VOTEism is a secure political opinion poll app to express your preference for
one electoral candidate or the other. VOTEism currently works for the 2020 USA
Presidential Election only. But we hope to take it to all countries where
democratic elections happen.

Current political opinion polls are riddled with low sample sizes, interviewer
biases, push poll tactics, self voting sock-puppets, and worst of all, the
lack of privacy. VOTEism seeks to change that.

Your vote is encrypted with a public key on your mobile device and is
decrypted with the private key on an air-gapped system. 4096 bit keys are
used. Anonymized and aggregated results are published on the VOTEism mobile
apps.

VOTEism is built, published and funded by a small and independent software
company (AskDesis INC.) based in the United States. We have no political,
governmental, corporate, or media affiliation. Please take time to read our
transparency policy here:
[https://docs.voteism.org/transparency](https://docs.voteism.org/transparency)

We hope you find VOTEism useful. Feel free to ask us anything.

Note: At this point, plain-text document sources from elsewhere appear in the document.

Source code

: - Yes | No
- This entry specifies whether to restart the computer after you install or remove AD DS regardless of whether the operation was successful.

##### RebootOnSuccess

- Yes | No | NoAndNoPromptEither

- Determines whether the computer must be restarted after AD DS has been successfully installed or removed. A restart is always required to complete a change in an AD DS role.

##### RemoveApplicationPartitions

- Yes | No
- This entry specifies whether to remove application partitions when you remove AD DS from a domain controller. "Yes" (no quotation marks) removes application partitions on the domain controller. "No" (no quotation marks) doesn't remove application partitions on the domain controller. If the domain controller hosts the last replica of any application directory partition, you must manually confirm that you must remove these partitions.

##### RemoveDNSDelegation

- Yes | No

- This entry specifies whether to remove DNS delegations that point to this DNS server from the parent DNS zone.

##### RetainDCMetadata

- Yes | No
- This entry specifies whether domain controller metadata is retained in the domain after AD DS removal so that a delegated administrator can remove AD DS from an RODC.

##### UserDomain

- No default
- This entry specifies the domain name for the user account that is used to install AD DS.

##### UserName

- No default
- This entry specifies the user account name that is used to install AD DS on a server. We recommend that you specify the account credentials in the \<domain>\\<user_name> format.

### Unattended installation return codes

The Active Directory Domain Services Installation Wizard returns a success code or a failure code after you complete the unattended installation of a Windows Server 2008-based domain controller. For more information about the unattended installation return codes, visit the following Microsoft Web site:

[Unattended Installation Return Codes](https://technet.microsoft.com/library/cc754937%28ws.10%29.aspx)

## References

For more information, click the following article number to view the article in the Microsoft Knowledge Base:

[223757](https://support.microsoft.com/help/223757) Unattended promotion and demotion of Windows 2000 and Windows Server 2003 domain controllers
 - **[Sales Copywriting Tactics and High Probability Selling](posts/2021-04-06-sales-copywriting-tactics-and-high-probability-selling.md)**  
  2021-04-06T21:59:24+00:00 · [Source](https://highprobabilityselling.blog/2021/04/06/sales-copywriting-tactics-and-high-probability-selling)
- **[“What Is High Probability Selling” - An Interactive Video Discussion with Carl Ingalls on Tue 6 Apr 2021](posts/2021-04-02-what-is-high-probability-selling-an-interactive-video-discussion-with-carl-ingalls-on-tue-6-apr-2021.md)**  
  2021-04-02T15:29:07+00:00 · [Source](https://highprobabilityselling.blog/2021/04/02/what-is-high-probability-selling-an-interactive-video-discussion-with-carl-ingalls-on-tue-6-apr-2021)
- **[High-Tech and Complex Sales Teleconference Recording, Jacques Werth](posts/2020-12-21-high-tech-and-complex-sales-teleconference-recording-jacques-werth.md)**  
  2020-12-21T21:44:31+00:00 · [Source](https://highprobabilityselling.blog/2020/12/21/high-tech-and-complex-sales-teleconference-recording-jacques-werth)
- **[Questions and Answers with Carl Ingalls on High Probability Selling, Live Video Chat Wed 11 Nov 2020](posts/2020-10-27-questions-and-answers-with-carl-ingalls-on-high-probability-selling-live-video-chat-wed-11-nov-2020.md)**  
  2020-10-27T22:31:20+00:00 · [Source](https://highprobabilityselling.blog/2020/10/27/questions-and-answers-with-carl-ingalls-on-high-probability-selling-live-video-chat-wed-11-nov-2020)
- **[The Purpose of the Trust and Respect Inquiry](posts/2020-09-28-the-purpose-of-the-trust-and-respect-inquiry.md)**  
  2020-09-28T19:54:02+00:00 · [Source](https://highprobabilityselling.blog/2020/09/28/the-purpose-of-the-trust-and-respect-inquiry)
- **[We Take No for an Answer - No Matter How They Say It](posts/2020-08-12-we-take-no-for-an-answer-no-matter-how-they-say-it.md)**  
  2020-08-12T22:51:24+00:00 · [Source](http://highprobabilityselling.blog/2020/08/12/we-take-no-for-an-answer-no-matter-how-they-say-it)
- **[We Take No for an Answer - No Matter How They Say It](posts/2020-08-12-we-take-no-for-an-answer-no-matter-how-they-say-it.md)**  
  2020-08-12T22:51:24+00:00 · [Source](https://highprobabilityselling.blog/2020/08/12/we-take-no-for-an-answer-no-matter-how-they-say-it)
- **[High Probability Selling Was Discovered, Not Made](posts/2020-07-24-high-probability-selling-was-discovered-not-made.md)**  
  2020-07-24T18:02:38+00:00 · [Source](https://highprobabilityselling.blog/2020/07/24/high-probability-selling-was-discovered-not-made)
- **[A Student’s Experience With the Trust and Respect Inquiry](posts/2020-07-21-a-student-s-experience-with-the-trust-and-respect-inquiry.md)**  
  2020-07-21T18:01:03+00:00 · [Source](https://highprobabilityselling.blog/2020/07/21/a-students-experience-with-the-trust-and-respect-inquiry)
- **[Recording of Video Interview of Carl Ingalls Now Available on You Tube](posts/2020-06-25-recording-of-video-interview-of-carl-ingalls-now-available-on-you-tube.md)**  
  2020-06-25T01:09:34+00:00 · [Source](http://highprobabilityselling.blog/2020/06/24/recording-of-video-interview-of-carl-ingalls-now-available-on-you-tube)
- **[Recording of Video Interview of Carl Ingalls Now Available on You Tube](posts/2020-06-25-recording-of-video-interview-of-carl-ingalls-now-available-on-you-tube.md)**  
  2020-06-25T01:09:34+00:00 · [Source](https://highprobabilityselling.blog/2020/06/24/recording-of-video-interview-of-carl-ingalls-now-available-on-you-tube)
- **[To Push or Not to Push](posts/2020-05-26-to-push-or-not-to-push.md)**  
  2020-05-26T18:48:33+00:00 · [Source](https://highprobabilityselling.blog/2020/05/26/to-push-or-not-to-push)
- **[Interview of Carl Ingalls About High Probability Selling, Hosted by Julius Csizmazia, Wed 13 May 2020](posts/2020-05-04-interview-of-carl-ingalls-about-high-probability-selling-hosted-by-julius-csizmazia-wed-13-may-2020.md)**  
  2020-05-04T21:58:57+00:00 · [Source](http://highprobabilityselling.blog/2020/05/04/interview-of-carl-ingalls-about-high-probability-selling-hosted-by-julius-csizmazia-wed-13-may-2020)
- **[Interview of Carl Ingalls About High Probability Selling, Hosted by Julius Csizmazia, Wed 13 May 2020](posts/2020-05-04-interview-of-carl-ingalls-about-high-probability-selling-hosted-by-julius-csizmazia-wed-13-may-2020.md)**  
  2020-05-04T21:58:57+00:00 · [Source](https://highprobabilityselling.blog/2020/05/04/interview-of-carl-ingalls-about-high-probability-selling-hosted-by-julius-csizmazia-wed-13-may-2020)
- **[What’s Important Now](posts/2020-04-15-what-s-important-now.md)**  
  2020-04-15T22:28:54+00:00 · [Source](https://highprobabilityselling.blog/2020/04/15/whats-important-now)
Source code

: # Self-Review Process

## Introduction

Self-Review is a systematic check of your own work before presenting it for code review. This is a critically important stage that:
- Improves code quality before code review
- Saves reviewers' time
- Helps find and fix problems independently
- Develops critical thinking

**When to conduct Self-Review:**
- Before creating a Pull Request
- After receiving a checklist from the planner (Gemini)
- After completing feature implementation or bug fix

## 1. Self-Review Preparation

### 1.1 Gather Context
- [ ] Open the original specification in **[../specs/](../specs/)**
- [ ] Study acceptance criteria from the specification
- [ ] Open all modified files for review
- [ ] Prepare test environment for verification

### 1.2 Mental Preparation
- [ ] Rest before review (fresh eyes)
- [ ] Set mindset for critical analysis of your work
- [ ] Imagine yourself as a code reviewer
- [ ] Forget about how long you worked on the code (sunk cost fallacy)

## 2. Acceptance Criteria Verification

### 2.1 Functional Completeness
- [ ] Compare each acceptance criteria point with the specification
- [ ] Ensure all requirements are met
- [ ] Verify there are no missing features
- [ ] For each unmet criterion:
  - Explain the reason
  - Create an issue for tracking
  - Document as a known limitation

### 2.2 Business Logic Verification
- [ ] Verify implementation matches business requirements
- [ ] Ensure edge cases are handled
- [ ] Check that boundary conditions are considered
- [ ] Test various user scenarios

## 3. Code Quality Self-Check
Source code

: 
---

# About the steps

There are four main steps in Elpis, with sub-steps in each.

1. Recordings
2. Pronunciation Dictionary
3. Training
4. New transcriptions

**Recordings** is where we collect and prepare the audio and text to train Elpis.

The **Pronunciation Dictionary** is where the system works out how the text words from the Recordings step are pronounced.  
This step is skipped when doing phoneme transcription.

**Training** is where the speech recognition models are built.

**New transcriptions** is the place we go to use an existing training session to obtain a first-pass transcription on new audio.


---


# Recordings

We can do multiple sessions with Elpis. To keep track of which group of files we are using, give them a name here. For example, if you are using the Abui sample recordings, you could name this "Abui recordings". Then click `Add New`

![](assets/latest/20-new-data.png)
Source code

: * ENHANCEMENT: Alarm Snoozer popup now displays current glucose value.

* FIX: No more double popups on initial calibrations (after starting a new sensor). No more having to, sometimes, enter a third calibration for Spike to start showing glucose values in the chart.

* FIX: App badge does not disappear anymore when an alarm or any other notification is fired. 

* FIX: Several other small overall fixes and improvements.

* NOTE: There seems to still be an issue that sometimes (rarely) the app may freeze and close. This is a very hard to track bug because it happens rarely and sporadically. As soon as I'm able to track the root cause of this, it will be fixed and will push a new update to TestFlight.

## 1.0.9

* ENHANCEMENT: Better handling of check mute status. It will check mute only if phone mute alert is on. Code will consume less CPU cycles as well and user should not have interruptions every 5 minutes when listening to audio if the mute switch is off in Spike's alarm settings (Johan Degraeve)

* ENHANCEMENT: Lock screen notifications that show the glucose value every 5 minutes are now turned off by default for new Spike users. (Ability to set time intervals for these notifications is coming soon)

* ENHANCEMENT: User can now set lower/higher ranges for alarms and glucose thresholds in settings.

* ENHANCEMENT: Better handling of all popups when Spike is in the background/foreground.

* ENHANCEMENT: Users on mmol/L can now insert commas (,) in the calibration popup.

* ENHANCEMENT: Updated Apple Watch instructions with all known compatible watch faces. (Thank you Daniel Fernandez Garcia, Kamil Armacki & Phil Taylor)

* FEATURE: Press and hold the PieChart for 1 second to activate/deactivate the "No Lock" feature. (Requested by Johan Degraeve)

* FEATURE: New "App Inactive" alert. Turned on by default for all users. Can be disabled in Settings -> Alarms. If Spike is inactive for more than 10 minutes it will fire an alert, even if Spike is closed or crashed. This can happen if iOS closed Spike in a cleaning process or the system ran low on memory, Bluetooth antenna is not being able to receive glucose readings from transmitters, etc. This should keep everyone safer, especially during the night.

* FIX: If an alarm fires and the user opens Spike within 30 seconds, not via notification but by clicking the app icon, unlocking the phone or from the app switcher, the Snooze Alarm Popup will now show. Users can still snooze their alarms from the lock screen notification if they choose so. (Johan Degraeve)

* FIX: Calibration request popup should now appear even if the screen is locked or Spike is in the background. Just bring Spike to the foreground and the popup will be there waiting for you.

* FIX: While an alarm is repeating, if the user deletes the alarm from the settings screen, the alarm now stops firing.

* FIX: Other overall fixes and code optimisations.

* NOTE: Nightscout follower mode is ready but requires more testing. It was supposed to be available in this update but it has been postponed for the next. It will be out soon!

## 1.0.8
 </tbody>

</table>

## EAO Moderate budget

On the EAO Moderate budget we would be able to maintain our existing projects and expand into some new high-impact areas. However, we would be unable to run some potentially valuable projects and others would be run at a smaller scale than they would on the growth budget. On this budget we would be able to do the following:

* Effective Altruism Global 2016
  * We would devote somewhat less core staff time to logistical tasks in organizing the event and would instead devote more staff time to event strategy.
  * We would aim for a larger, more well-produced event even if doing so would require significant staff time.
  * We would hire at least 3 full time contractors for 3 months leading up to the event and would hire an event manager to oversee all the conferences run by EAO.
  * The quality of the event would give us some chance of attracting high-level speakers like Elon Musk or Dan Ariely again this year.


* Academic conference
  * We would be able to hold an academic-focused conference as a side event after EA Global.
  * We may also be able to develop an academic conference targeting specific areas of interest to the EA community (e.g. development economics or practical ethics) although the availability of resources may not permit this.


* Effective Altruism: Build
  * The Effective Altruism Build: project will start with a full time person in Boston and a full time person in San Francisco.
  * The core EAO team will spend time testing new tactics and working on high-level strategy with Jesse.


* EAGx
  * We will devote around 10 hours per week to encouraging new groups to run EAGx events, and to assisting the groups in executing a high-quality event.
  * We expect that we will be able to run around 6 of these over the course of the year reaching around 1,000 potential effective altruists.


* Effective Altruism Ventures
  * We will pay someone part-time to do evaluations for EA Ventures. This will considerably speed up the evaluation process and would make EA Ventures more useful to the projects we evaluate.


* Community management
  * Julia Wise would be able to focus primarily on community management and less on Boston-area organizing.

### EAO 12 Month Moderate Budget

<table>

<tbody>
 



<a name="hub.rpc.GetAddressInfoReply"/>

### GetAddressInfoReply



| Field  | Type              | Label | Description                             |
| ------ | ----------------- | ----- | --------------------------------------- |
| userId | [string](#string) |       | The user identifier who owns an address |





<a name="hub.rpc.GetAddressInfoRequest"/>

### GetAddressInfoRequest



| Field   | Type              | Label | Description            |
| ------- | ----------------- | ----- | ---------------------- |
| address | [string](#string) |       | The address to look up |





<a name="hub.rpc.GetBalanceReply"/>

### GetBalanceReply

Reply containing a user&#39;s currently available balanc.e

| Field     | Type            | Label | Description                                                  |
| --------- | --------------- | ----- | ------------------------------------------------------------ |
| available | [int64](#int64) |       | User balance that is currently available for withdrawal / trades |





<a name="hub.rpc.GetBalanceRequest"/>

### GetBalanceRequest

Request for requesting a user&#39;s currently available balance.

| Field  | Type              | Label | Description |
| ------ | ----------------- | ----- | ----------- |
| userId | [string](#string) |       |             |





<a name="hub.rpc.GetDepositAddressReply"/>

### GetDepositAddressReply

Links: iOS: [https://ios.voteism.org](https://ios.voteism.org) Android:
[https://android.voteism.org](https://android.voteism.org) Docs:
[https://docs.voteism.org](https://docs.voteism.org) Source Code:
[https://github.com/VOTEism](https://github.com/VOTEism)

------
kaffeeringe
As far as I know Constanze Kurz of Germany's Chaos Computer Club wrote her
doctor thesis about eVoting and proved that it's only possible if you abandon
secret vote. If your voting system is a black box to most people, they have to
see the result. Not only their result but everyone's result to be able to
prove it's correct and the sums are also correct.

------
indit
Is there any open source application alternative for opinion polling?